In addition to the current private infrastructure investment trust (InvIT), the National Highways Authority of India (NHAI) is planning to establish a public InvIT soon in order to expand the total number of investors, foster competition in the InvIT market, reduce the risk associated with a small investor base, and provide access to infrastructure assets for retail investors.
Retail investors can now invest in infrastructure projects because public InvITs have a minimum subscription value between Rs 10,000 and Rs 15,000 and a trading lot of one unit since July 2021, as opposed to Rs 100,000 and 100 units, respectively. The trading lot for private InvITs is 25,000 units, and the minimum subscription amount is Rs 250 million.
A preliminary list of 24 road assets that would be monetised in 2025-26 has been identified by the NHAI. A total of 1,472 km of road assets would be monetised, with an estimated Rs 18.63 billion in revenue from these assets overall in 2023-2024.
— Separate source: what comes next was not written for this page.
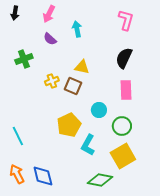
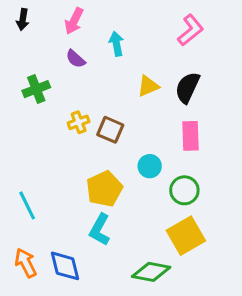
pink L-shape: (126, 20) -> (190, 30), turned 35
yellow triangle: (82, 67) -> (148, 86), moved, turned -35
cyan L-shape: (88, 145) -> (100, 230), moved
In order to increase private involvement, it will also provide a variety of bundle sizes, boost risk-reward mechanisms for concessionaires, and maintain an asset register.
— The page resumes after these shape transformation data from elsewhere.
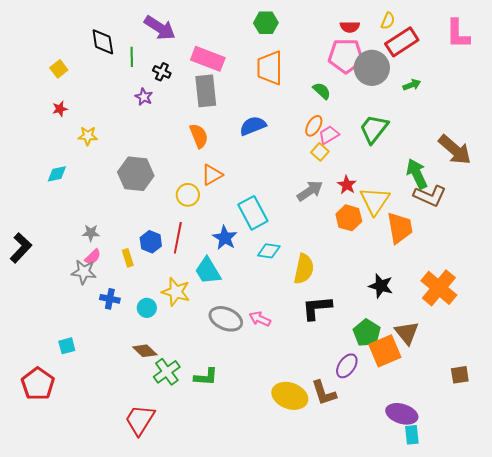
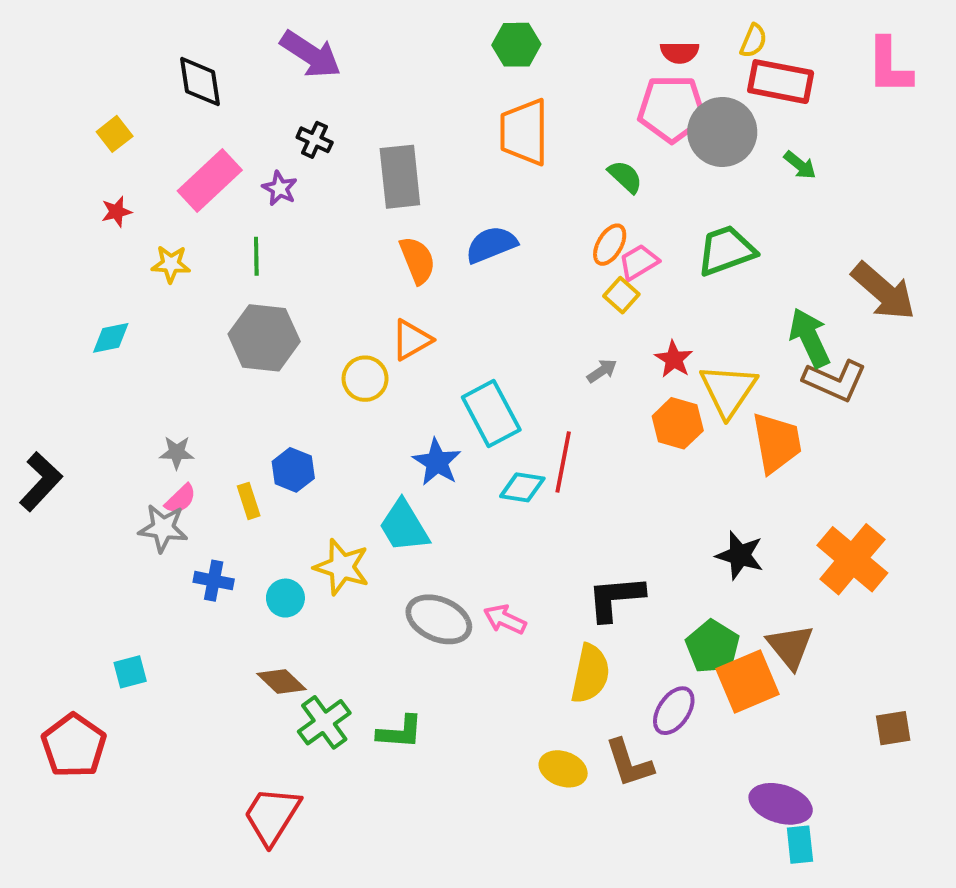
red rectangle: (402, 42) -> (781, 82), turned 44
green line: (132, 57) -> (256, 256), moved
pink rectangle: (208, 59) -> (210, 181), moved, turned -64
green arrow: (412, 85) -> (800, 165), turned 60
green trapezoid: (374, 129) -> (726, 250), turned 32
orange semicircle: (199, 136) -> (417, 260), moved
gray arrow: (310, 191) -> (602, 371), size x0.6
red line: (178, 238) -> (563, 462), moved
yellow semicircle: (304, 269) -> (590, 674), moved
yellow ellipse: (290, 396) -> (563, 769), size x0.7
NHAI would conduct one or two InvIT stages annually to serve a wide range of investors and offer three toll-operate-transfer (ToT) bundles every quarter: one small (Rs 20 billion), one medium (Rs 50 billion), and one large (Rs 90 billion) bundle.
A list of highway assets that will be appealing to road infrastructure players and private investors wishing to take part in NHAI’s asset monetisation programme will be included in the asset register that NHAI will also create, which is administratively overseen by the Ministry of Road Transport and Highways (MoRTH).
Besides, the asset register will include all technical and financial details needed to determine the monetisation potential of the asset.